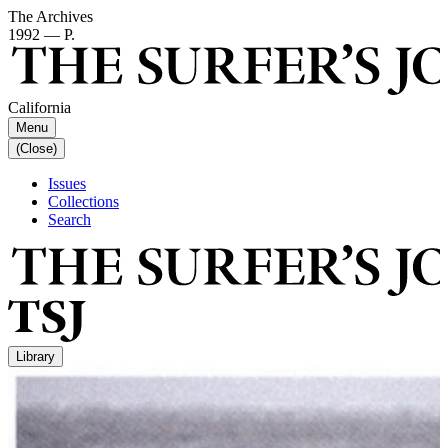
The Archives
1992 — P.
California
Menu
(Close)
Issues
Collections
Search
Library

-------

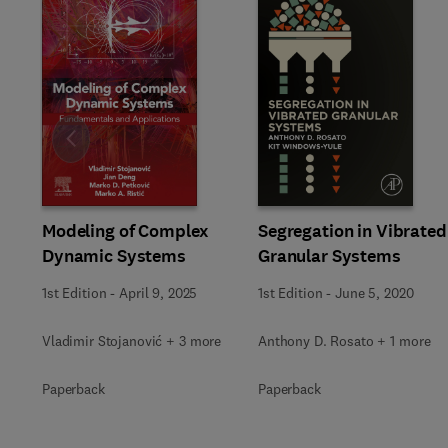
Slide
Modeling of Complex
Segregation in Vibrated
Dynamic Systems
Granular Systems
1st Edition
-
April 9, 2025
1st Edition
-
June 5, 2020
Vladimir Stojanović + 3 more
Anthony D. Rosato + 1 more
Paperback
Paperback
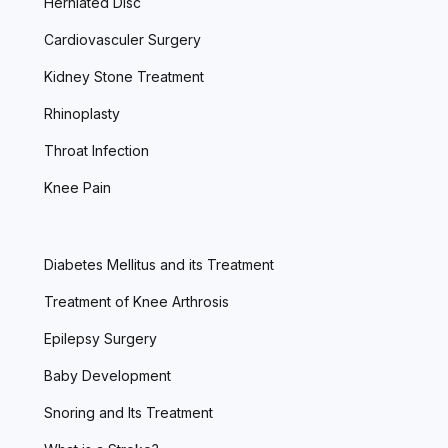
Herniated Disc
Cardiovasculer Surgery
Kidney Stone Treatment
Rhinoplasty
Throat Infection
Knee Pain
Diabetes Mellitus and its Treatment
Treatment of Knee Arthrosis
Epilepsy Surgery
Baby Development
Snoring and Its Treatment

-------

▶ **YOUR TASK**
Only the lines of the listing above from the one with "Anthony D. Rosato + 1 more" through the one with "Snoring and Its Treatment" should be output, exactly, with both ends kept and pictures left out.

▶ **EXERCISE RESULT**
Anthony D. Rosato + 1 more
Paperback
Paperback
Herniated Disc
Cardiovasculer Surgery
Kidney Stone Treatment
Rhinoplasty
Throat Infection
Knee Pain
Diabetes Mellitus and its Treatment
Treatment of Knee Arthrosis
Epilepsy Surgery
Baby Development
Snoring and Its Treatment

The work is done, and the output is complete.